The copy you return should hold every record below word for word and no images.

[Dataset entries]
━━━
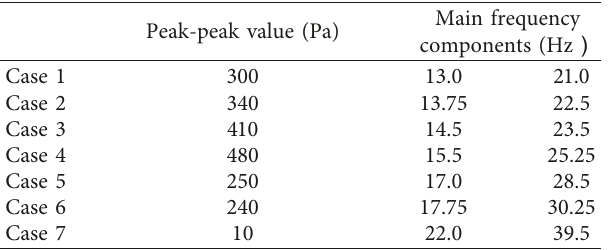
Table 2: Peak-peak value and main frequency components of seven cases.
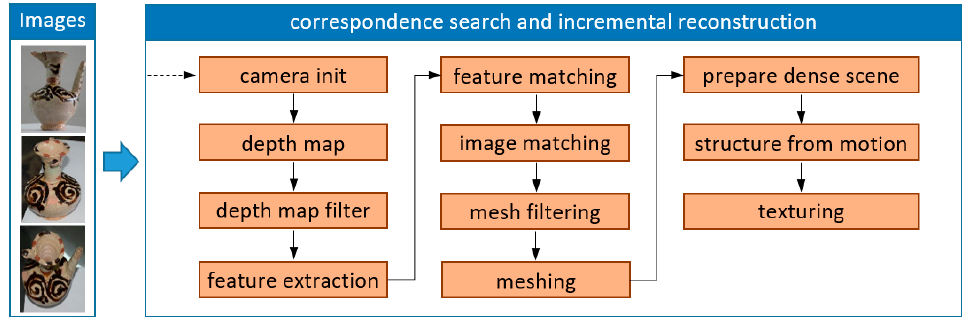
Figure 6. Stages of data processing in the SfM method.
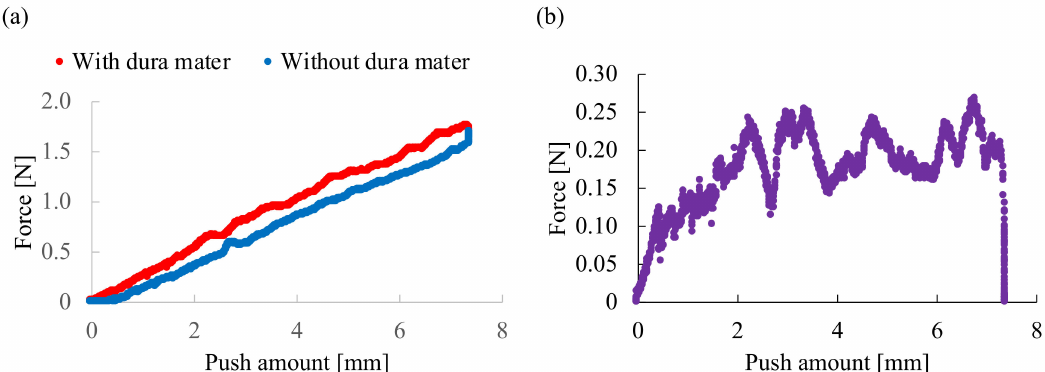
Figure 11. Results of the microscissors tests: ( a ) Measured force during the sectioning of the dura-mater (with dura-mater) and at the instant at which the microscissors just pushed through it (without dura-mater); ( b ) Cutting force di ff erence with and without dura-mater.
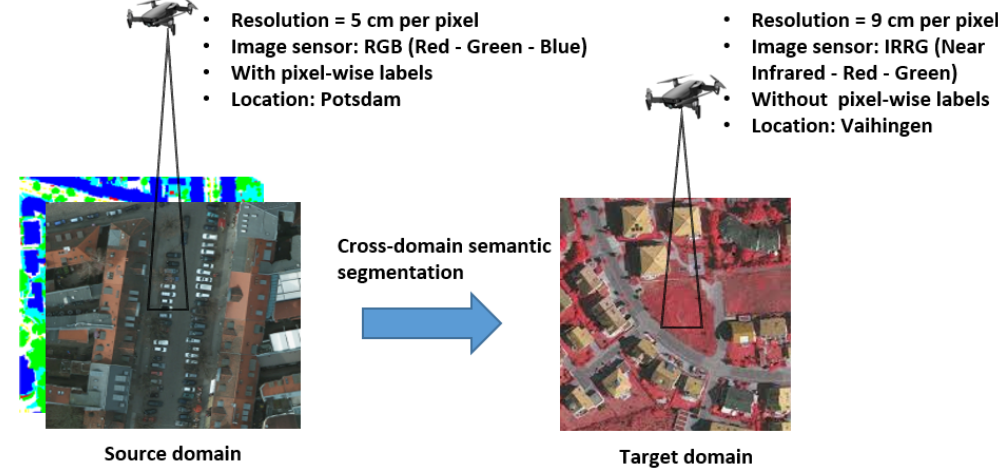
Figure 1. Cross-domains semantic segmentation of aerial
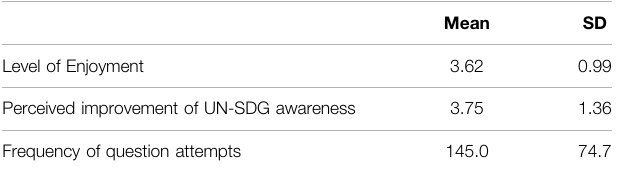
TABLE 3 | Level of enjoyment, perceived awareness, and frequency of question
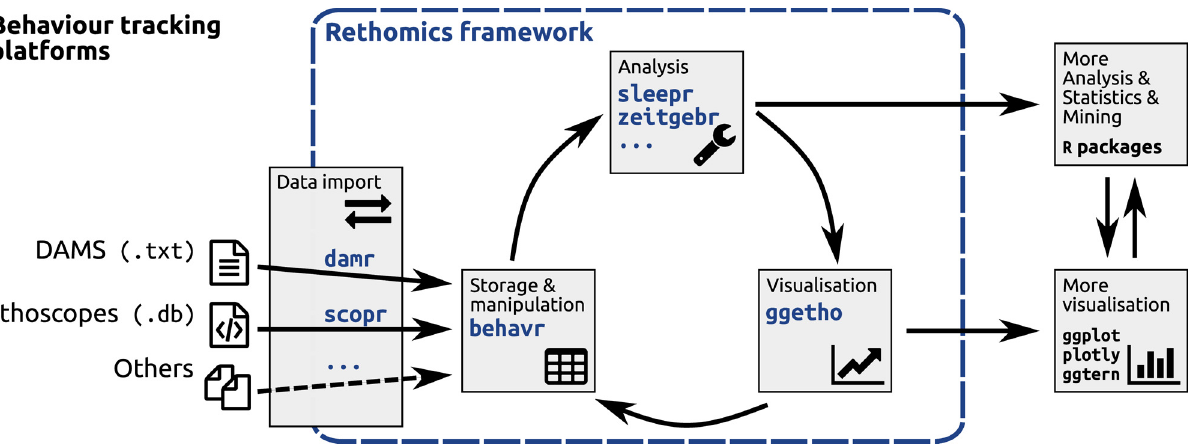
Fig 1. The rethomics workflow. Diagram representing the interplay between, from left to right, the raw data, the rethomics packages (in blue) and the rest of the R ecosystem.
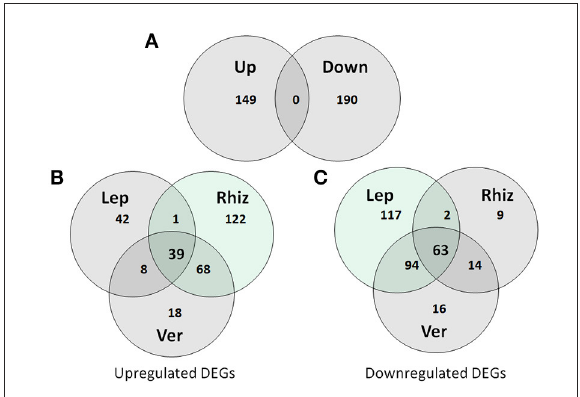
FIGURE3 (A) Total distribution of up- and downregulated genes (DEGs) in the treatments of S. plymuthica HRO-C48 with fungal VOCs. Up- (B) and down- (C) regulation of the genes in S. plymuthica HRO-C48 due to the contact with the VOCs of R. solani AG2 (Rhiz), L. maculans MB 158 (Lep) and V. longisporum ELV 43 (Ver). The numbers in the circles indicate the number of DEGs due to the contact with the volatiles of each fungal strain. The light green color indicates the treatment resulting in the highest amount of the up- or downregulated transcripts among the three conditions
━━━
**Response to the exercise:**
Table 2: Peak-peak value and main frequency components of seven cases.
Figure 6. Stages of data processing in the SfM method.
Figure 11. Results of the microscissors tests: ( a ) Measured force during the sectioning of the dura-mater (with dura-mater) and at the instant at which the microscissors just pushed through it (without dura-mater); ( b ) Cutting force di ff erence with and without dura-mater.
Figure 1. Cross-domains semantic segmentation of aerial
TABLE 3 | Level of enjoyment, perceived awareness, and frequency of question
Fig 1. The rethomics workflow. Diagram representing the interplay between, from left to right, the raw data, the rethomics packages (in blue) and the rest of the R ecosystem.
FIGURE3 (A) Total distribution of up- and downregulated genes (DEGs) in the treatments of S. plymuthica HRO-C48 with fungal VOCs. Up- (B) and down- (C) regulation of the genes in S. plymuthica HRO-C48 due to the contact with the VOCs of R. solani AG2 (Rhiz), L. maculans MB 158 (Lep) and V. longisporum ELV 43 (Ver). The numbers in the circles indicate the number of DEGs due to the contact with the volatiles of each fungal strain. The light green color indicates the treatment resulting in the highest amount of the up- or downregulated transcripts among the three conditions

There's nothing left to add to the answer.